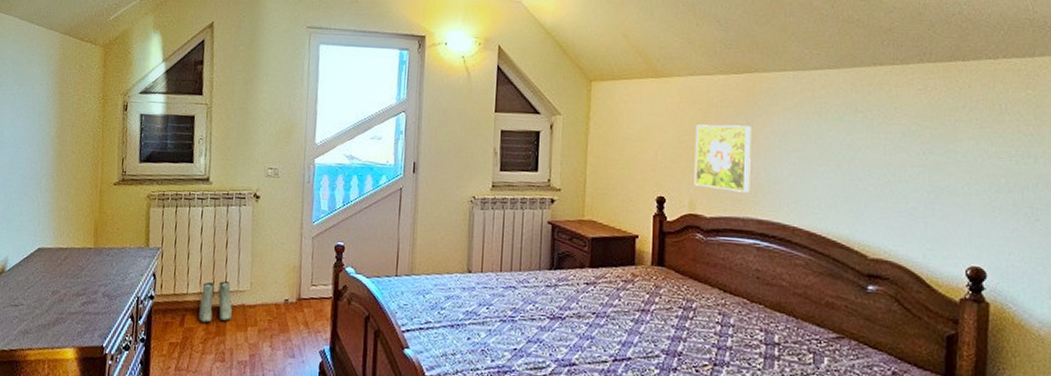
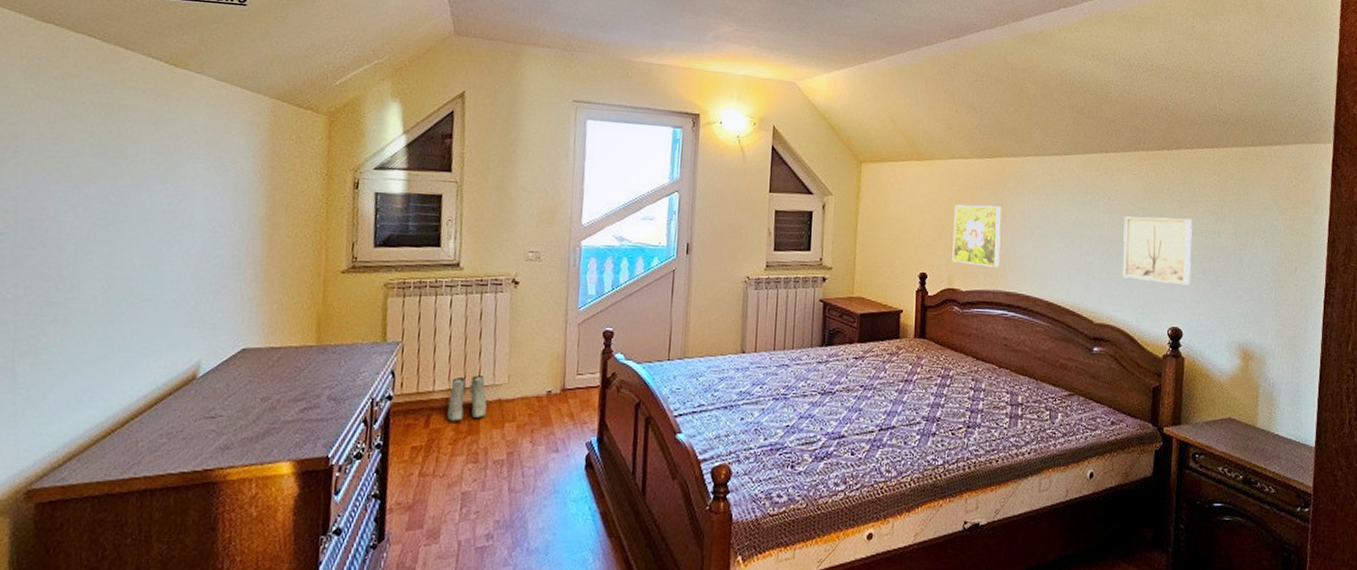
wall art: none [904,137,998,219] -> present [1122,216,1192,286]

════

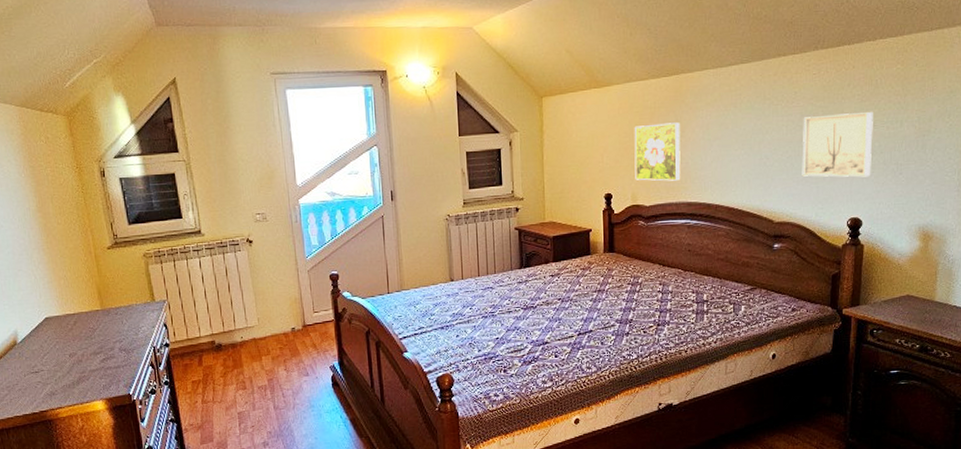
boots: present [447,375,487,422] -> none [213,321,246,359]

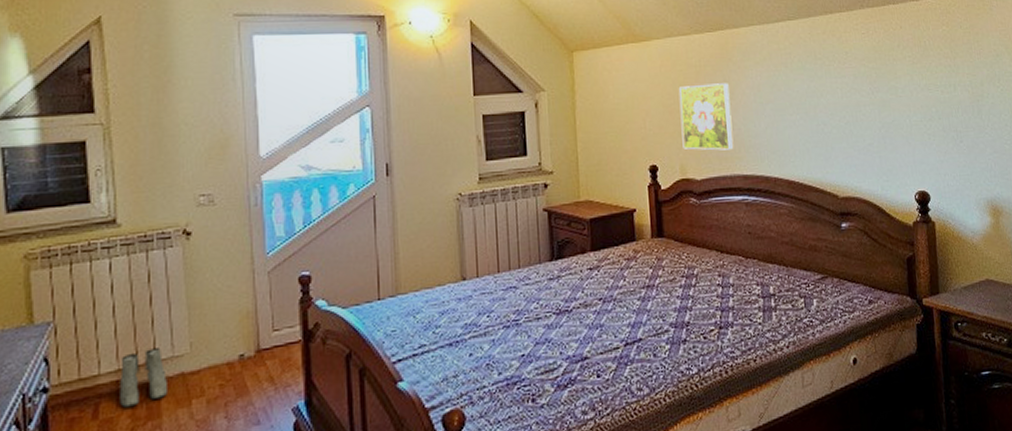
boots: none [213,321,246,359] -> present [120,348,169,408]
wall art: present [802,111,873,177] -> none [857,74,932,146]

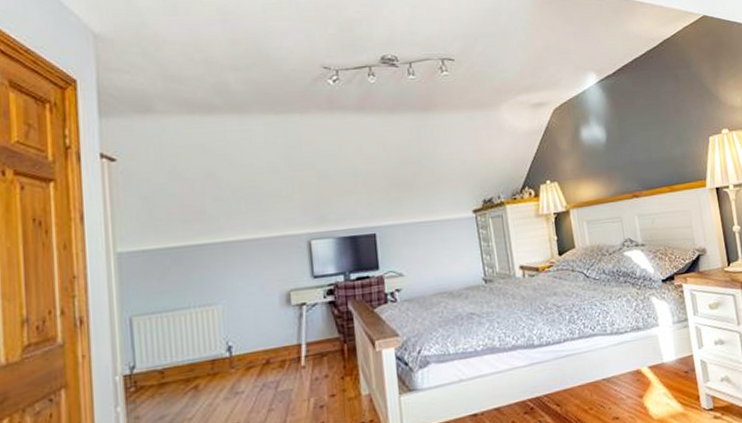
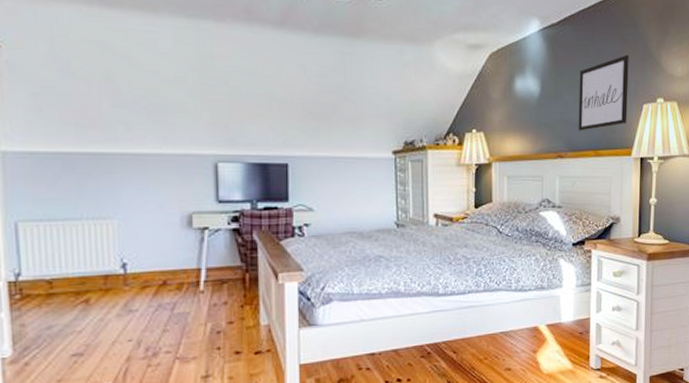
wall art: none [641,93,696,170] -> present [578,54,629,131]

════

> [WORK TO BE COMPLETED]: The answer must be one number: how many lines in the records above contain "wall".

> [FINISHED TASK]: 3